Osma--

The short answer is that yes, given the right tools you _can_ have different 
versions of code accessible in different ways. The longer answer is that it's 
probably not a viable alternative for Jena for this problem, at least not 
without a lot of other change.

You are right to point to the classloader mechanism as being at the heart of 
this question, but I must alter your remark just slightly. From "the Java 
classloader only sees a single, flat package/class namespace and a set of 
compiled classes" to "ANY GIVEN Java classloader only sees a single, flat 
package/class namespace and a set of compiled classes".

This is the fact that OSGi uses to make it possible to maintain strict module 
boundaries (and even dynamic module relationships at run-time). Each OSGi 
bundle sees its own classloader, and the framework is responsible for 
connecting bundles up to ensure that every bundle has what it needs in the way 
of types to function, based on metadata that the bundles provide to the 
framework. It's an incredibly powerful system (I use it every day and enjoy it 
enormously) but it's also very "heavy" and requires a good deal of investment 
to use. In particular, it's probably too large to put _inside_ Jena. (I 
frequently put Jena inside an OSGi instance, on the other hand.)

**EXTRACTED INFORMATION:**
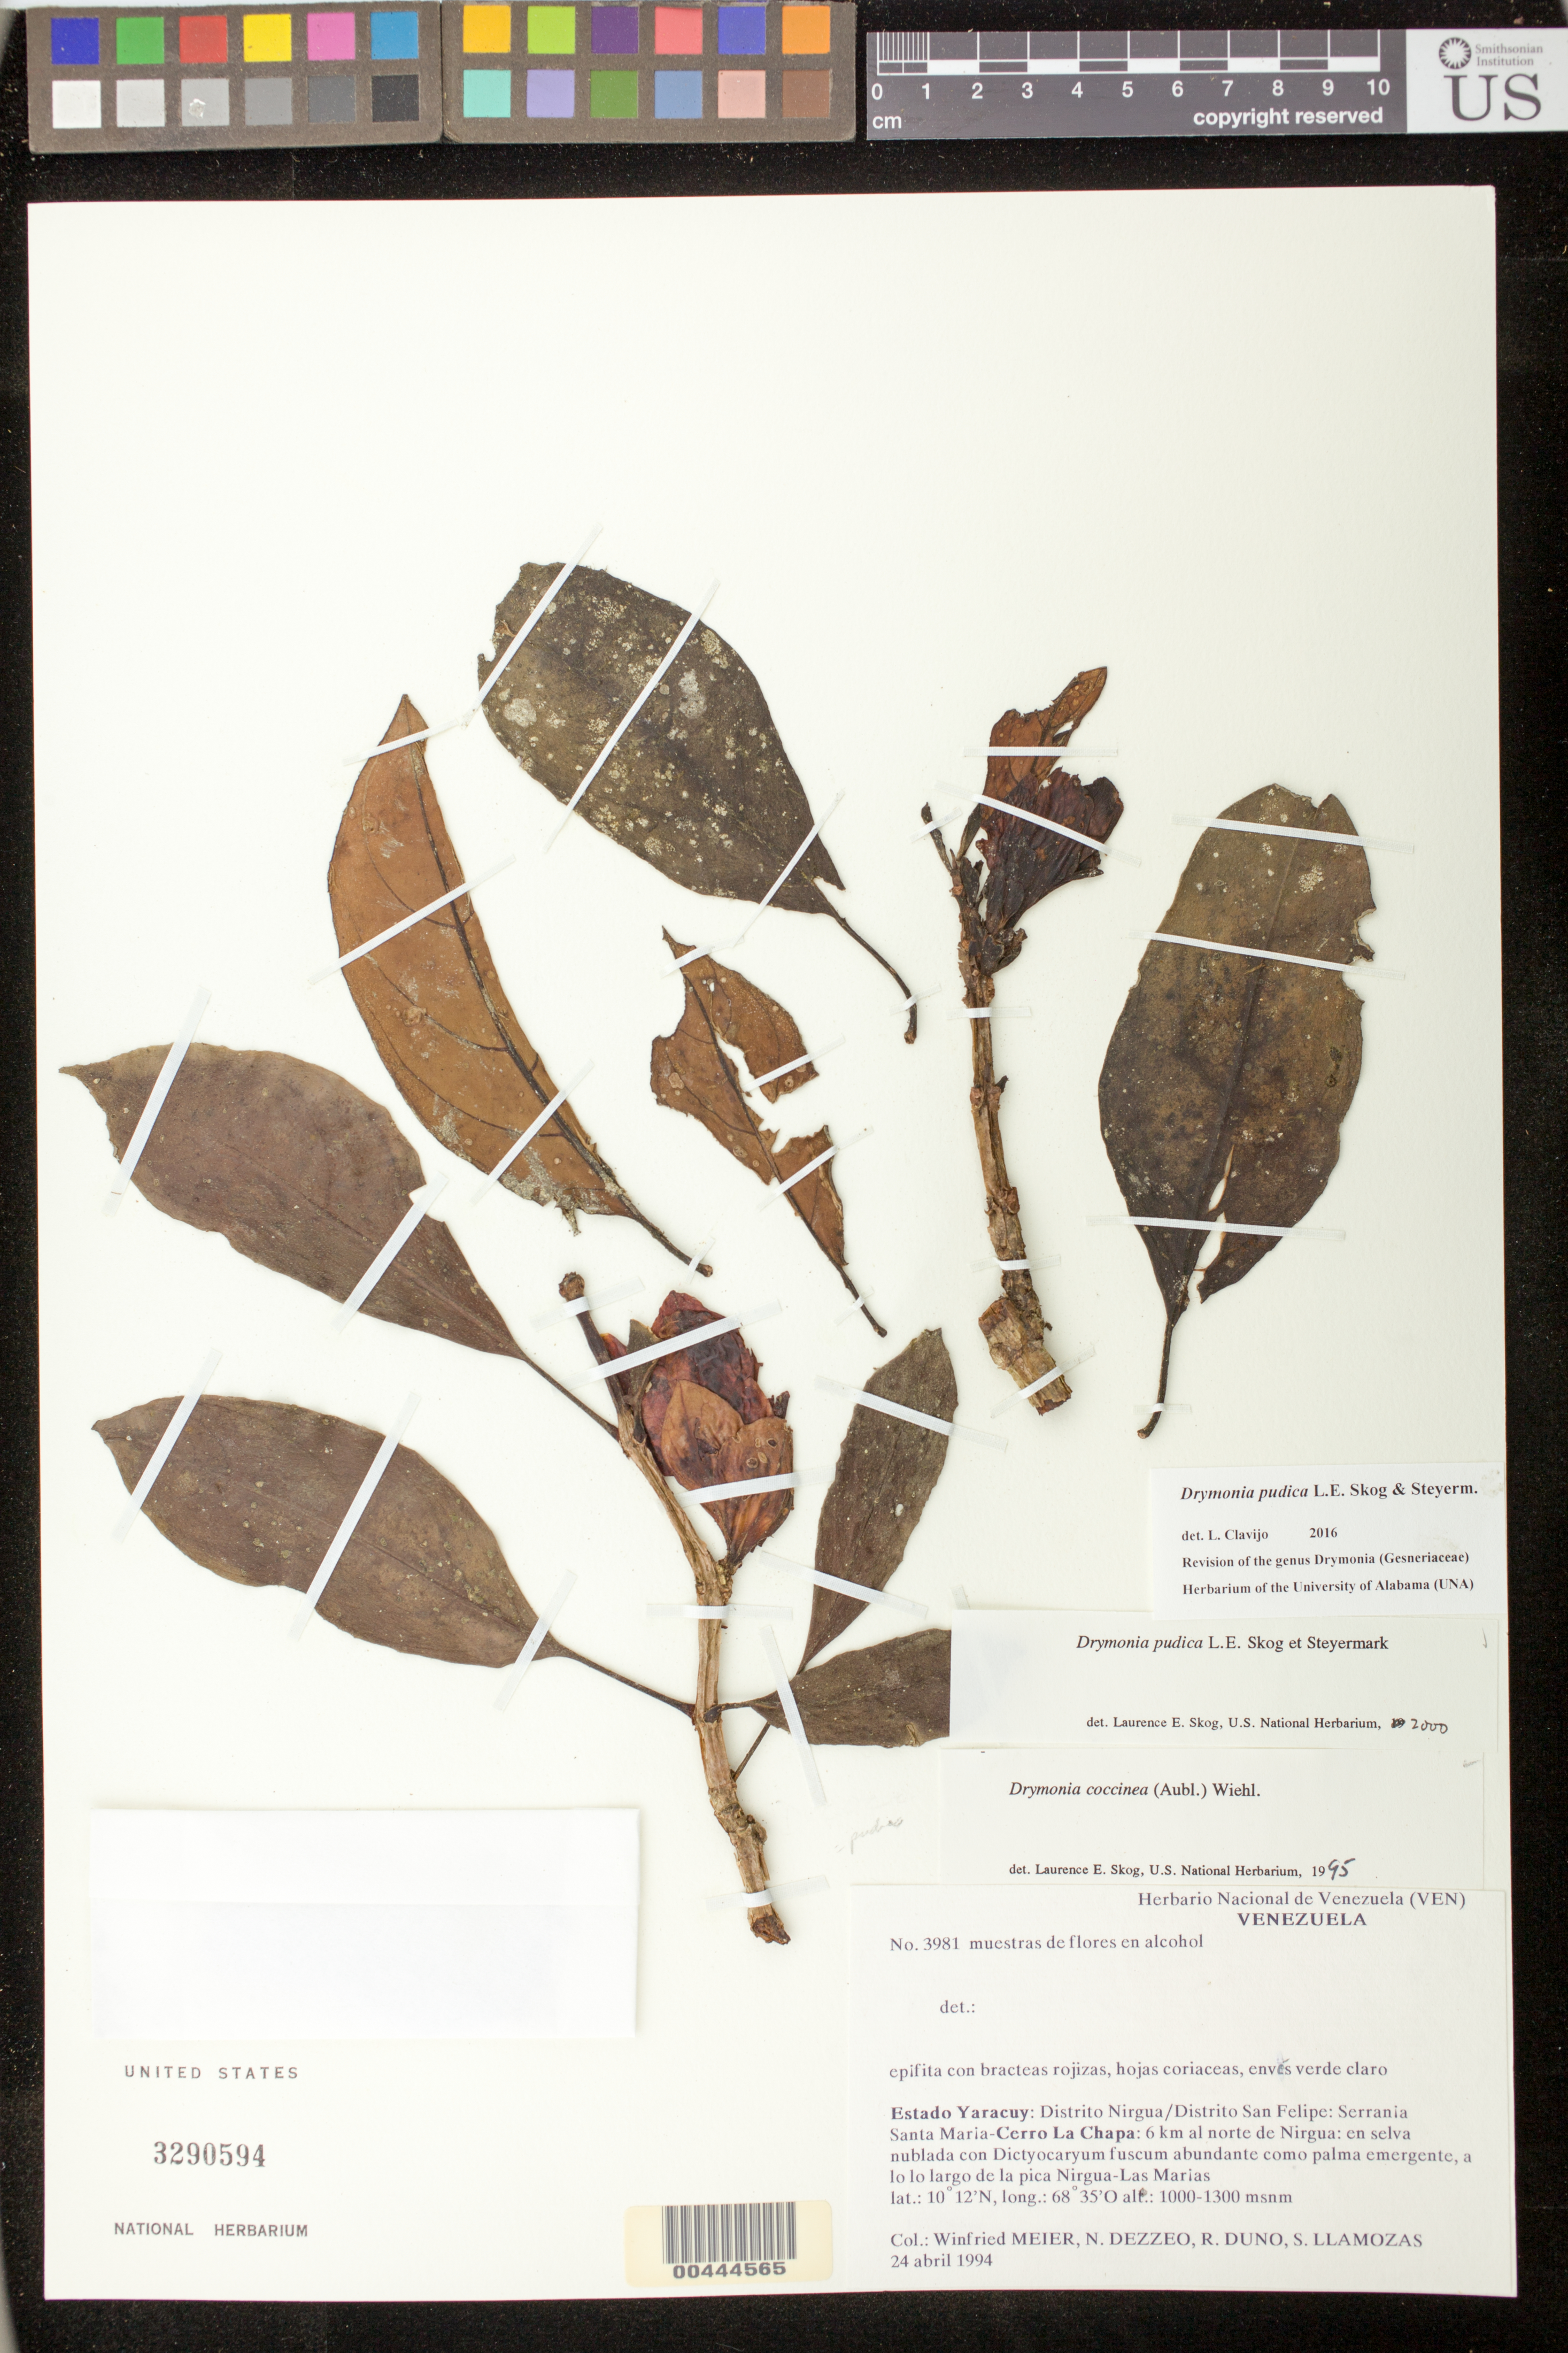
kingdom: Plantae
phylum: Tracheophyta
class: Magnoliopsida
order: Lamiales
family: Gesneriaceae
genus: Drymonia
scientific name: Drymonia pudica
* * *
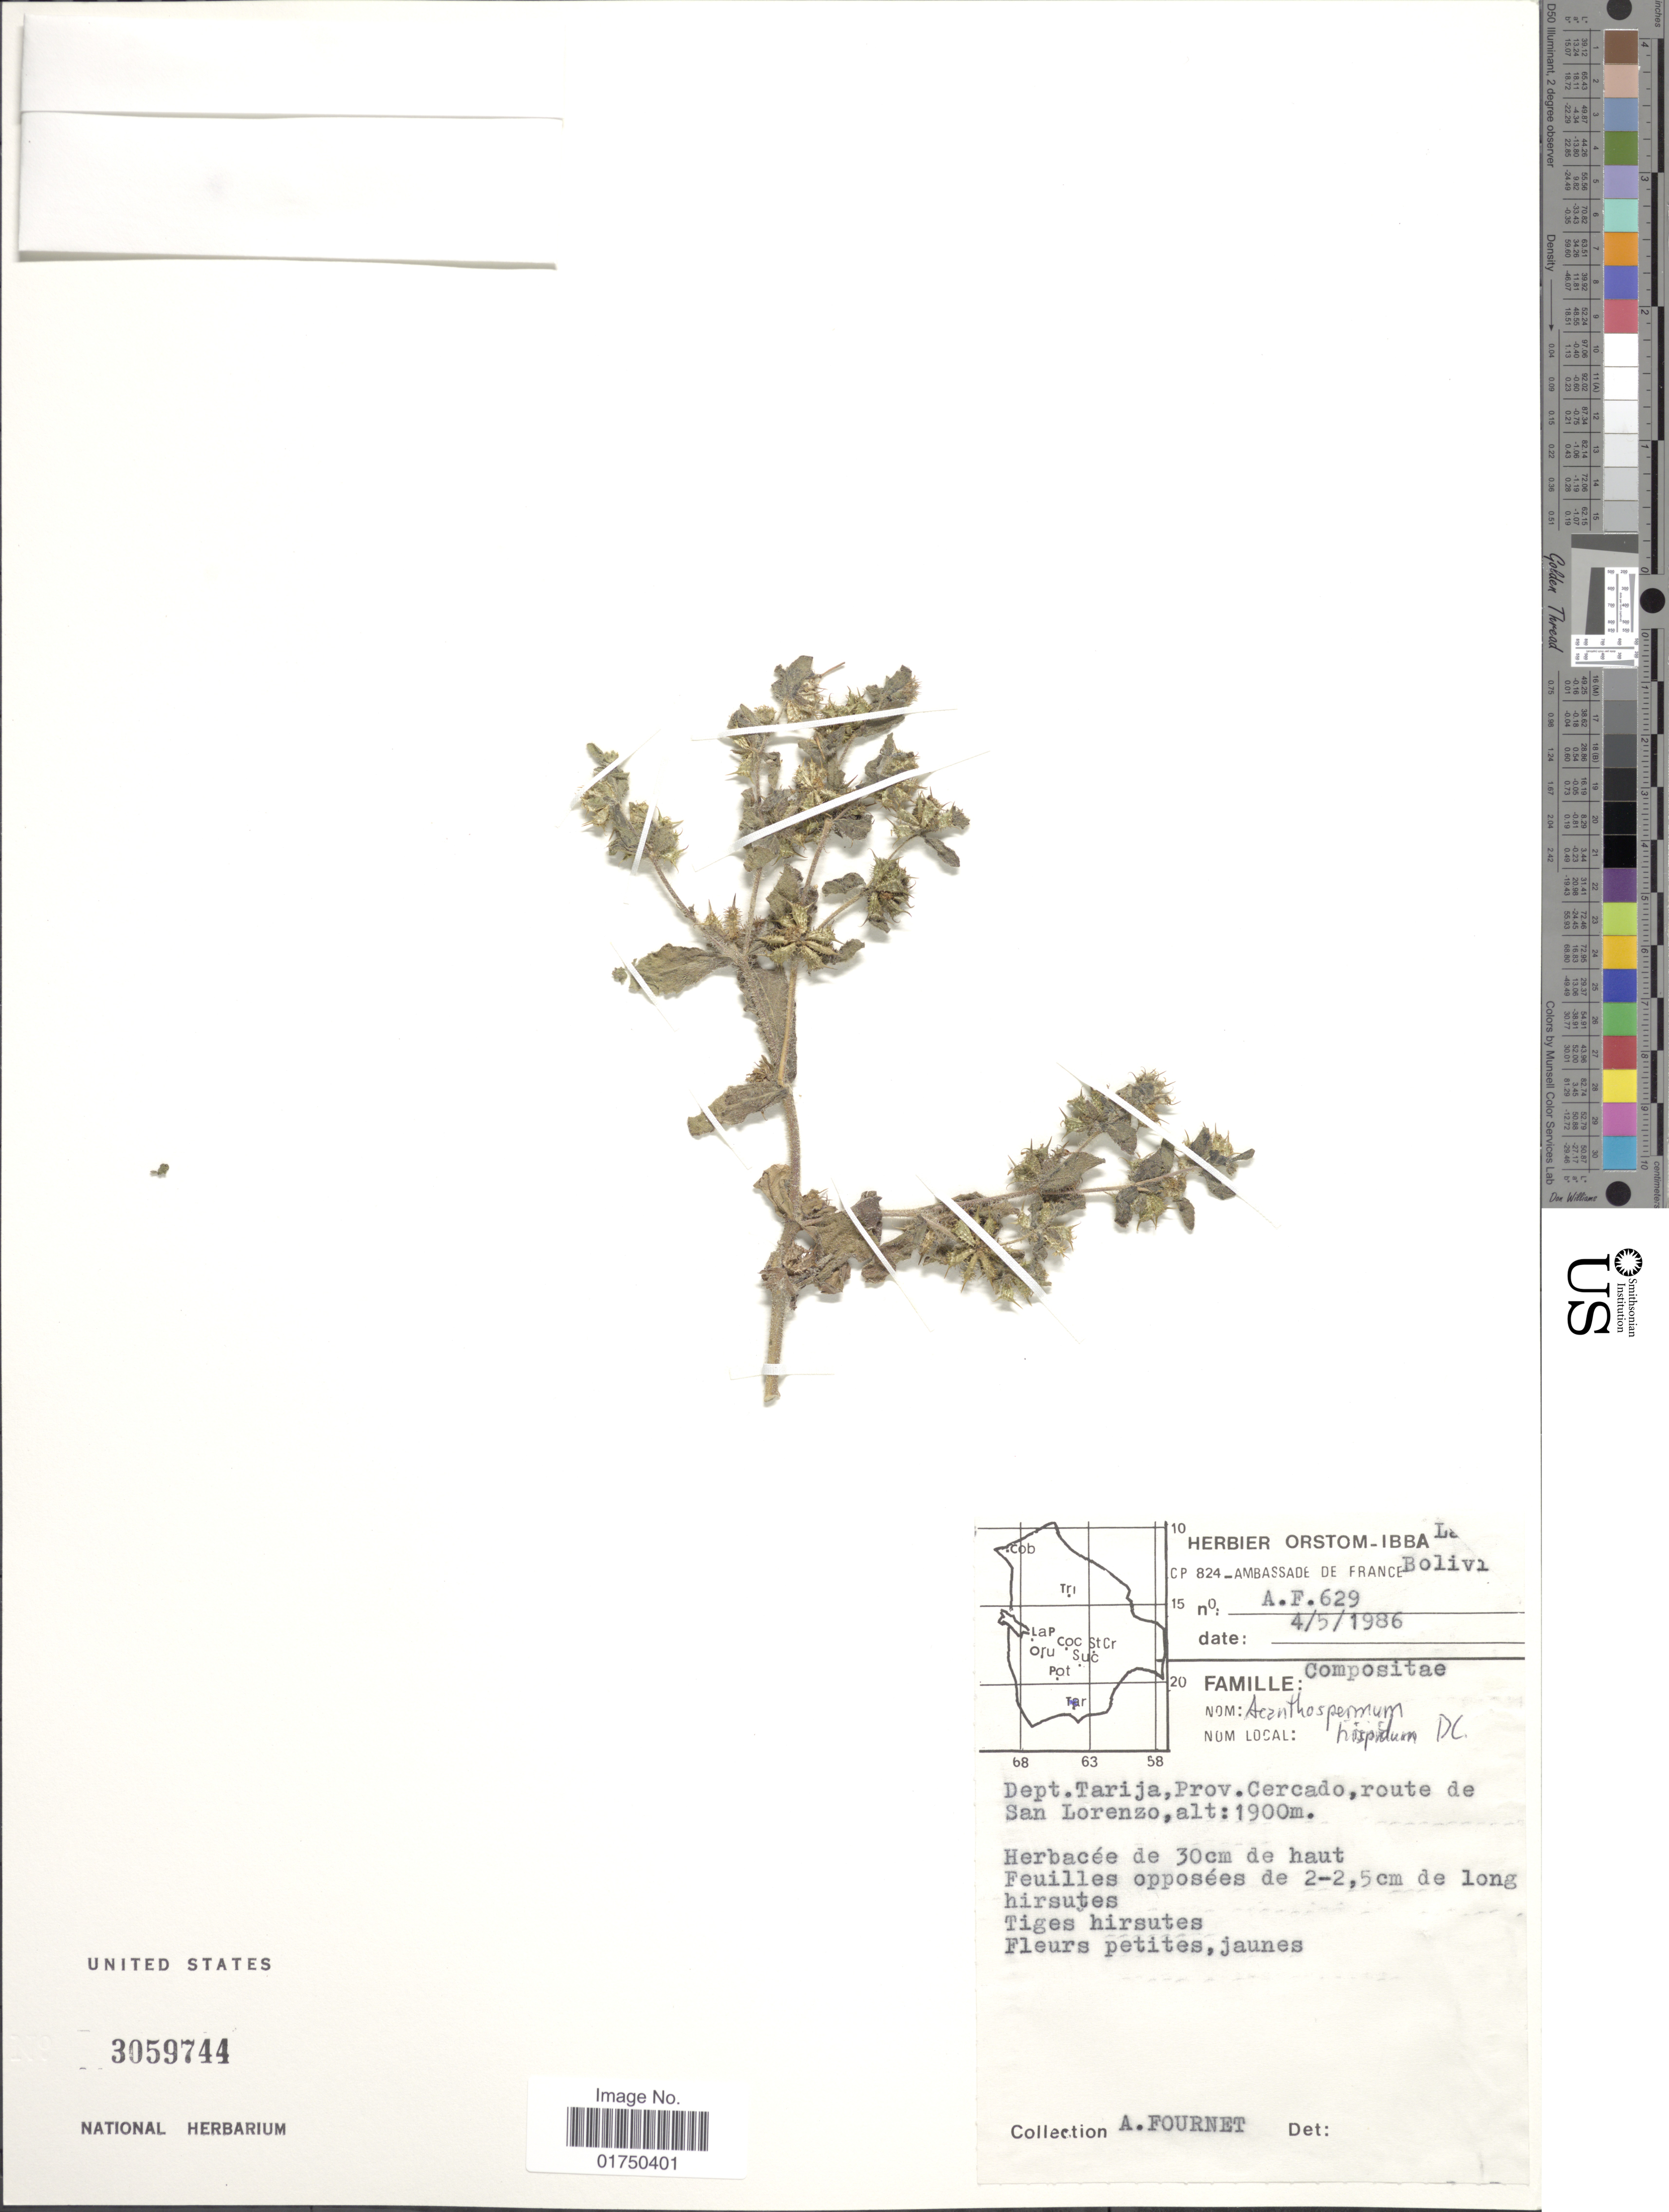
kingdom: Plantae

**PROBLEMS TO WORK ON:**
**1.** In the post about OSGi and Jena, what does each OSGi bundle see?
**2.** List every drawback of OSGi that the post about OSGi and Jena names.
**3.** Write a continuation of the post about OSGi and Jena, starting after its last sentence.

**ANSWERS TO THE PROBLEMS:**
**1.** Each OSGi bundle sees its own classloader.

**2.**
- It is very "heavy."
- It requires a good deal of investment to use.
- It is probably too large to put inside Jena.

**3.**
Java 9 Jigsaw [1] offers some possibility for strong modularization of this 
kind, but it's really meant for the JDK itself, not application libraries. In 
theory, we could "roll our own" classloader management for this problem. That 
sounds like more than a bit of a rabbit hole to me. There might be another, 
more lightweight, toolkit out there to this purpose, but I'm not aware of any 
myself. 

Otherwise, yes, you get into shading and the like. We have to do that for Guava 
for now because of HADOOP-10101 (grumble grumble) but it's hardly a thing we 
want to do any more of than needed, I don't think.

---
A. Soroka
The University of Virginia Library

[1] http://openjdk.java.net/projects/jigsaw/

> On Mar 1, 2017, at 9:03 AM, Osma Suominen <osma.suomi...@helsinki.fi> wrote:
> 
> Hi Anuj!
> 
> Thanks for the clarification.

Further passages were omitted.